10/7/2024

Aurora Workspace

A developer console that unifies logs, traces, and build artifacts in one workspace.

Tagsplatformtoolingobservability

Problem space

Teams were juggling tickets, CI output, and telemetry across too many tabs. We needed a single console where code, traces, and notes could live together without losing momentum.

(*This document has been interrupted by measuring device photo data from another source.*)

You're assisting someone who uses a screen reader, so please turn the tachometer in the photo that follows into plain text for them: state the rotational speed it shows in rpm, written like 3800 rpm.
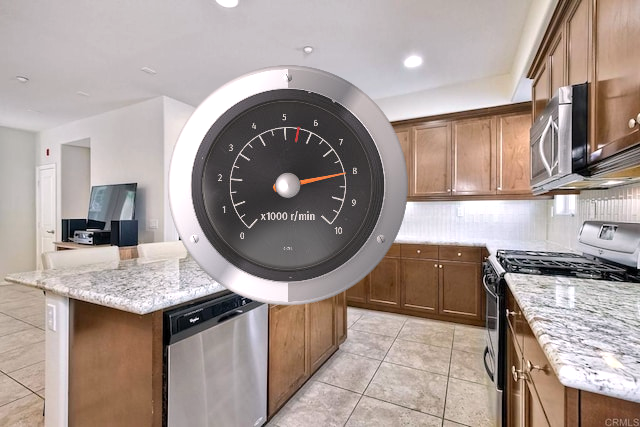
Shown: 8000 rpm
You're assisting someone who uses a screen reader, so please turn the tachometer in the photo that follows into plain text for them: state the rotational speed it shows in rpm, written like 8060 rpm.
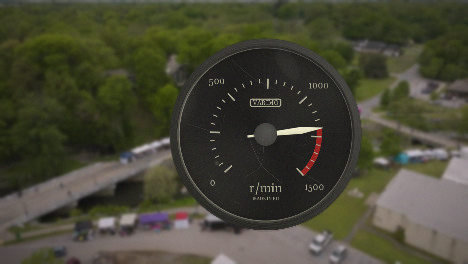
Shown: 1200 rpm
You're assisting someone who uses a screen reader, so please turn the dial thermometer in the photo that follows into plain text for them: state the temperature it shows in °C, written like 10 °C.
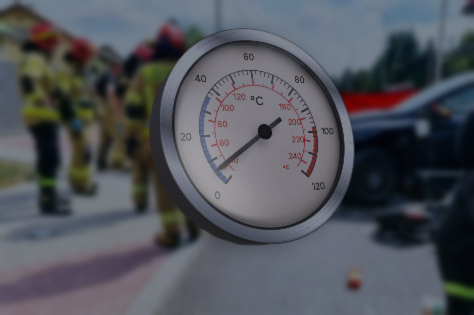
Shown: 6 °C
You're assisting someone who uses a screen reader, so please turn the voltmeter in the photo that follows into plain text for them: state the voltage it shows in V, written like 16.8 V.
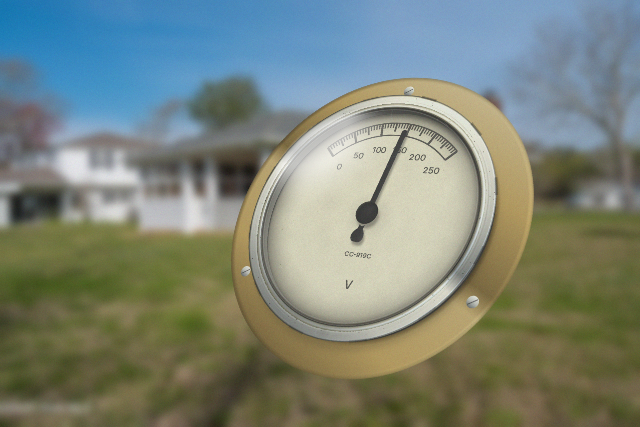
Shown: 150 V
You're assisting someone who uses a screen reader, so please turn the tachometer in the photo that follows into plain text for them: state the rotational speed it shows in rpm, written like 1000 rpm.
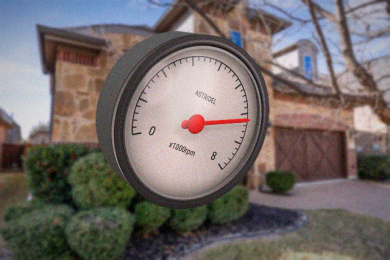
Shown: 6200 rpm
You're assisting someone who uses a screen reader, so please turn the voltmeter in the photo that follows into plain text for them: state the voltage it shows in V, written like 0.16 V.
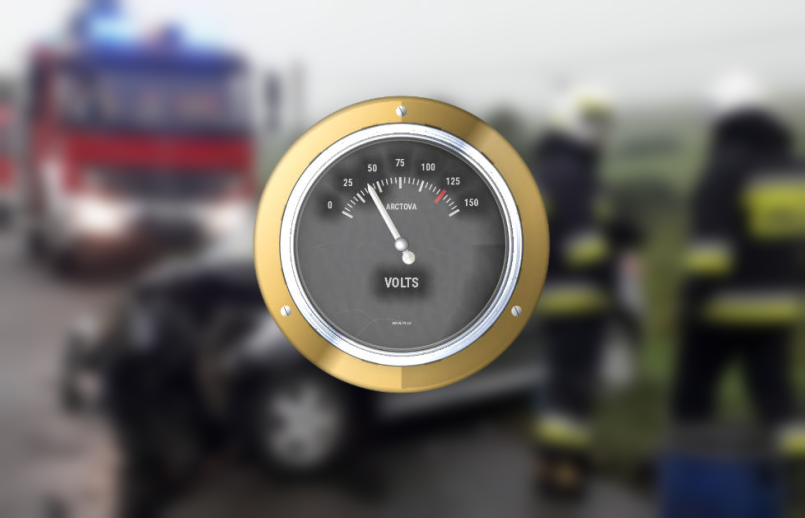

The existing stack forced context switches: terminals for logs, dashboards for metrics, and documents for runbooks. Each handoff added latency and made incident response feel like assembly by committee. We scoped the work to a unified surface that could keep fast feedback loops intact while still capturing durable artifacts.

Field notes

We audited three quarters of incident retrospectives and cataloged every tooling handoff. The highest friction came from triage hops: switching between observability, chat, and task trackers while a timeline was still forming. We wrote a checklist of what needed to be visible in a single frame before an incident commander could make a call.

Remedy

  • Built a split-pane workspace with timeline navigation, a persistent scratchpad, and keyboard-first command routing.
  • Modeled events as typed streams so telemetry can be replayed into the UI without rerunning jobs.
  • Added a timeline diff view that compares deploys across commits, tying build output to trace spikes.
  • Shipped a local-only sandbox mode so engineers can rehearse incident drills with synthetic data.

Data model

Every event is normalized to a single schema, then fanned out to the UI, export pipeline, and audit log. This kept the experience deterministic even when data arrived out of order from third-party integrations.

Implementation note

type WorkspaceEvent =
  | { type: 'build.completed'; commit: string; durationMs: number }
  | { type: 'trace.ready'; traceId: string; spanCount: number }
  | { type: 'note.saved'; author: string; sha: string }
const session = {
  id: crypto.randomUUID(),
  mode: 'live' as const,
  stream: new EventSource('/api/workspace/stream')
}

Rollout

We staged the launch by team and feature flag. The initial cohort focused on incident response, then we widened access to delivery managers once export artifacts were stable.

Outcome

The console reduced time-to-fix by 38% and became the default hub during incident response.

Post-launch telemetry showed a 52% drop in tab-switching during on-call shifts and a measurable increase in runbook compliance. The team now exports structured incident packets directly from the timeline, shortening handoffs between engineers and support.